Each line of the listing that contains the word "connector" is to be copied.

_Extracted material:_
.....

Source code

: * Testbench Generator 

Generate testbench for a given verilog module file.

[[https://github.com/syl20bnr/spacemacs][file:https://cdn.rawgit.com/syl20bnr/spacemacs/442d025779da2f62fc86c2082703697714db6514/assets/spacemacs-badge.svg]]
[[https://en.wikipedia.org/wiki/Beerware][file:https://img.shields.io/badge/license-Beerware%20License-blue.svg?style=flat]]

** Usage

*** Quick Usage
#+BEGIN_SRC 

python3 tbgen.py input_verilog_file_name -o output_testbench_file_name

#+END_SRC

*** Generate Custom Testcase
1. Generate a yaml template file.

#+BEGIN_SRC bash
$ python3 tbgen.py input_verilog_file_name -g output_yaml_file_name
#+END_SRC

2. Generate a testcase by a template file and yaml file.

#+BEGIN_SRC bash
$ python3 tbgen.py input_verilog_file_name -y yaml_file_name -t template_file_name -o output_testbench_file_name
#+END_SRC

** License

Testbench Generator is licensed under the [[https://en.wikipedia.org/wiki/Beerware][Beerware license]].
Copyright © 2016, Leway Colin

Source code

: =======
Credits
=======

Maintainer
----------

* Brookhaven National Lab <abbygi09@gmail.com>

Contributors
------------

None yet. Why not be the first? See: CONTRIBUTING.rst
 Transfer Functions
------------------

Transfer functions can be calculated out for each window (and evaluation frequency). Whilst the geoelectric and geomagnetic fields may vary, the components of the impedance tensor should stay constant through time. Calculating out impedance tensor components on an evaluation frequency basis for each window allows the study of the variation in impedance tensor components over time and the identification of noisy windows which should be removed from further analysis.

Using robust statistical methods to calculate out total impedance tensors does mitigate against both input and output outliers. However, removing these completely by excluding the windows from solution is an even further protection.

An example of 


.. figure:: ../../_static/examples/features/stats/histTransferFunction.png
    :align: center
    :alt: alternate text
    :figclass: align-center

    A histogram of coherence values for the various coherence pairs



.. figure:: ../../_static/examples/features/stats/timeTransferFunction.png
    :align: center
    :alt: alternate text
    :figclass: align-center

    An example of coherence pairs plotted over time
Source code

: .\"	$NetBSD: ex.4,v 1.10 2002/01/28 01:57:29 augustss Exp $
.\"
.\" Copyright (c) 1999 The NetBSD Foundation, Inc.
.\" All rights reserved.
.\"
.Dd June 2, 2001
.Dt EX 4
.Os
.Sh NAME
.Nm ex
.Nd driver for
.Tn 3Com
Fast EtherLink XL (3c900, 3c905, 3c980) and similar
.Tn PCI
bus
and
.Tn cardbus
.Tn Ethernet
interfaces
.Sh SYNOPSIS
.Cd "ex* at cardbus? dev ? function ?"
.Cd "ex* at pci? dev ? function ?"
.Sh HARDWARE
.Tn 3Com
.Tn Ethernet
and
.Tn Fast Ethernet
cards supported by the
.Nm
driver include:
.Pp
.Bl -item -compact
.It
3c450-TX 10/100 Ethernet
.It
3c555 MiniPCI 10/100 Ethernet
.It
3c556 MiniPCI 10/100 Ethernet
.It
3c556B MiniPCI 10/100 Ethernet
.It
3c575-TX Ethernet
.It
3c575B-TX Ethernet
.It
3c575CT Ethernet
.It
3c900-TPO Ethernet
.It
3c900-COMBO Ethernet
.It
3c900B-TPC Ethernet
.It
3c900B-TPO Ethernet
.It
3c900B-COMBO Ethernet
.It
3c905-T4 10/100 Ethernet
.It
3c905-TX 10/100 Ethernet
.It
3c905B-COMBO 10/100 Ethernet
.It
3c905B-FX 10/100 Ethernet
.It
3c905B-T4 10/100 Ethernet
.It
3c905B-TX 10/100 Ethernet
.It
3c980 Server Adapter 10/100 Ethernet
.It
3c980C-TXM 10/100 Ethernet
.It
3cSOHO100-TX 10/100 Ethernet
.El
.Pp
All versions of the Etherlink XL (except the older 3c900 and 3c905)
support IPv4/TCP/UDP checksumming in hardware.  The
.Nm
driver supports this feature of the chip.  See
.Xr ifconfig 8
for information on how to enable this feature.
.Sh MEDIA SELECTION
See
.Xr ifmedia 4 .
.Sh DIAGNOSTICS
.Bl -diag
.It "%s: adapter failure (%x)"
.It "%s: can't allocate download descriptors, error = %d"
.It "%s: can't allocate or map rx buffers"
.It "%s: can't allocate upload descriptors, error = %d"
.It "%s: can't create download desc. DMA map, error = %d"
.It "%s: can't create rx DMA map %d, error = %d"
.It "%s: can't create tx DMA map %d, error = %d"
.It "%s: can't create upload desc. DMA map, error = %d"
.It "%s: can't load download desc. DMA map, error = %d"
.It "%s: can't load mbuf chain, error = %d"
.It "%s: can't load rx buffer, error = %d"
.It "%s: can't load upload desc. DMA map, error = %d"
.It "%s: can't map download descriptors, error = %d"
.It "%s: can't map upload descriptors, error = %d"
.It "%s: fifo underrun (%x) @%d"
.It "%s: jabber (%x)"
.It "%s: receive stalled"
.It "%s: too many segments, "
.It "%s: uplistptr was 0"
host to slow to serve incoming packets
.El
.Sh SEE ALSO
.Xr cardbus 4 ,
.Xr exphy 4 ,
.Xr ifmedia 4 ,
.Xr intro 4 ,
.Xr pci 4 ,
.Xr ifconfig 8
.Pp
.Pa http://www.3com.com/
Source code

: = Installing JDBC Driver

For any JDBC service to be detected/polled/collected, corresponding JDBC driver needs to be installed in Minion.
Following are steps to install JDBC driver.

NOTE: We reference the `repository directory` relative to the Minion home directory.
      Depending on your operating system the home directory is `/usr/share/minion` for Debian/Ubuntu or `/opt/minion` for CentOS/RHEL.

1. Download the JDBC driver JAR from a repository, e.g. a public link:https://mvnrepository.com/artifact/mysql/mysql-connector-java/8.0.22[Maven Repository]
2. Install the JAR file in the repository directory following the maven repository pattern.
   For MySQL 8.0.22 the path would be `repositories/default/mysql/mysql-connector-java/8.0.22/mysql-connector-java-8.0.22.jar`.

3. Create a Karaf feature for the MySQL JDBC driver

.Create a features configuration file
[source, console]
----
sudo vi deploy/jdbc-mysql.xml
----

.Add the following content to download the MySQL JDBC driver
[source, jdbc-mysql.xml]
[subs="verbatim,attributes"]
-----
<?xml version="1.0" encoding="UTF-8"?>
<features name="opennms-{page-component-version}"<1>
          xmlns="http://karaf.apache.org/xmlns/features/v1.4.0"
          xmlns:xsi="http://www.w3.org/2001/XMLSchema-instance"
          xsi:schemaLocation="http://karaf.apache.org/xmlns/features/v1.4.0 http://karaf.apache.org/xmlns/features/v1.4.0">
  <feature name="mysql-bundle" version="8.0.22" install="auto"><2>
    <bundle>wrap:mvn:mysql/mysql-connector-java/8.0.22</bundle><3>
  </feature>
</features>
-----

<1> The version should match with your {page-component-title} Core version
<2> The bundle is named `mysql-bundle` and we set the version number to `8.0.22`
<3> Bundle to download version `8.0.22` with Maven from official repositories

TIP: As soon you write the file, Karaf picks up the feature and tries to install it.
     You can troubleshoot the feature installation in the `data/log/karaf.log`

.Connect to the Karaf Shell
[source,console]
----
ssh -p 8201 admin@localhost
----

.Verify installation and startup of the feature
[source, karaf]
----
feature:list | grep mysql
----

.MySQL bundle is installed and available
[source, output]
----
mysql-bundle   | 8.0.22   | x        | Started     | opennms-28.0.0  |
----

.....

_Finished task:_
1. Download the JDBC driver JAR from a repository, e.g. a public link:https://mvnrepository.com/artifact/mysql/mysql-connector-java/8.0.22[Maven Repository]
   For MySQL 8.0.22 the path would be `repositories/default/mysql/mysql-connector-java/8.0.22/mysql-connector-java-8.0.22.jar`.
    <bundle>wrap:mvn:mysql/mysql-connector-java/8.0.22</bundle><3>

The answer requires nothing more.